→ **PROBLEM**
Find and return every line of the data that contains the word "degrees".

[Extracted records]
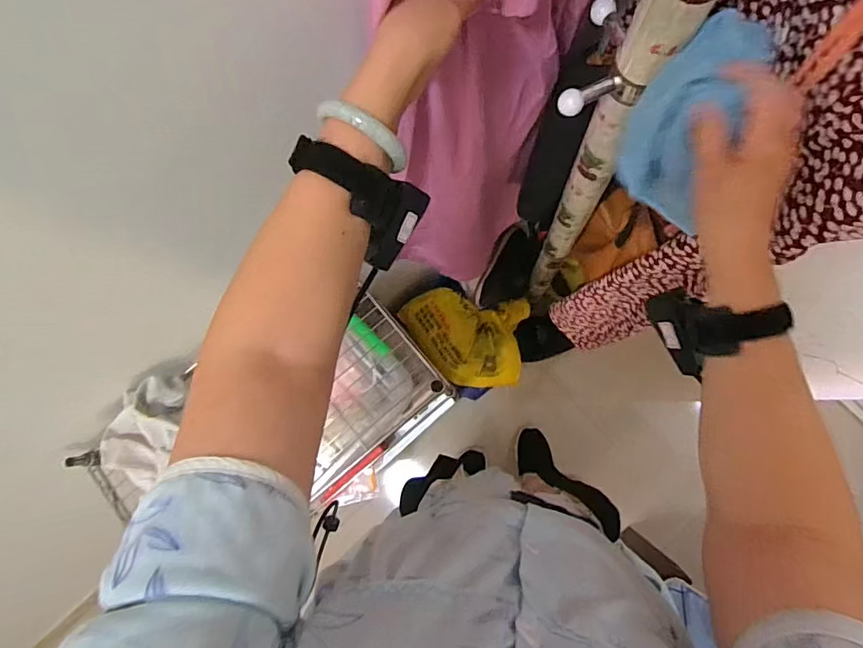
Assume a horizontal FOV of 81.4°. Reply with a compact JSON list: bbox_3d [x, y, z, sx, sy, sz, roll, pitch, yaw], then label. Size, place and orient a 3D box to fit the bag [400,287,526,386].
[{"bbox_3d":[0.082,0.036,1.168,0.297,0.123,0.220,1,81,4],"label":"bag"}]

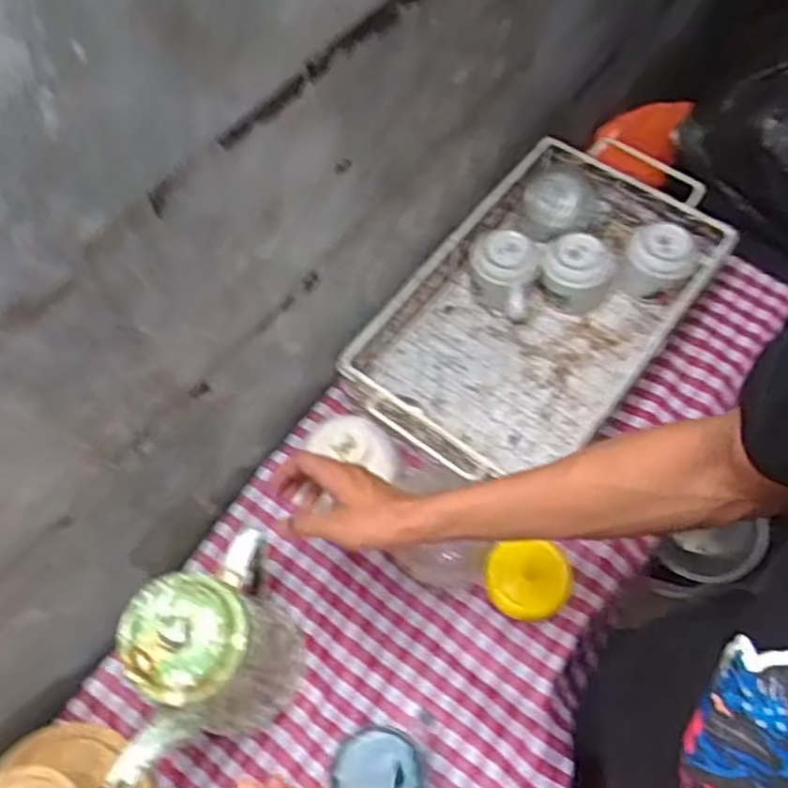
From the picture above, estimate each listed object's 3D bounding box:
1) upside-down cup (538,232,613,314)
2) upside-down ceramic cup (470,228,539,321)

...

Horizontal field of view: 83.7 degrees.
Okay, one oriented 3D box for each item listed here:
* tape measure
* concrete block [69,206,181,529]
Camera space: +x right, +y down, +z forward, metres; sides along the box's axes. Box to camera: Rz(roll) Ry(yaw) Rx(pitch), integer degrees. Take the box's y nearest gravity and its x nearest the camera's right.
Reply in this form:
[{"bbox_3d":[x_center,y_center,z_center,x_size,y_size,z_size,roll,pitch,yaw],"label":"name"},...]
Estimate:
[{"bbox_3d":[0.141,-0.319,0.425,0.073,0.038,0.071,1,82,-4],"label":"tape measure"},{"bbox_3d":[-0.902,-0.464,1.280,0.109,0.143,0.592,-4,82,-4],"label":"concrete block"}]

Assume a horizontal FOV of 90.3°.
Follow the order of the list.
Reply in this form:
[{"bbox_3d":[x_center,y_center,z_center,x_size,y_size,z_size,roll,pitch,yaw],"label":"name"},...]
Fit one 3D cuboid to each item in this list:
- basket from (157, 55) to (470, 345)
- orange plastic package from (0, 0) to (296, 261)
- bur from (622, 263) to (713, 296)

→ **EXERCISE SOLUTION**
Horizontal field of view: 83.7 degrees.
Camera space: +x right, +y down, +z forward, metres; sides along the box's axes. Box to camera: Rz(roll) Ry(yaw) Rx(pitch), integer degrees. Take the box's y nearest gravity and its x nearest the camera's right.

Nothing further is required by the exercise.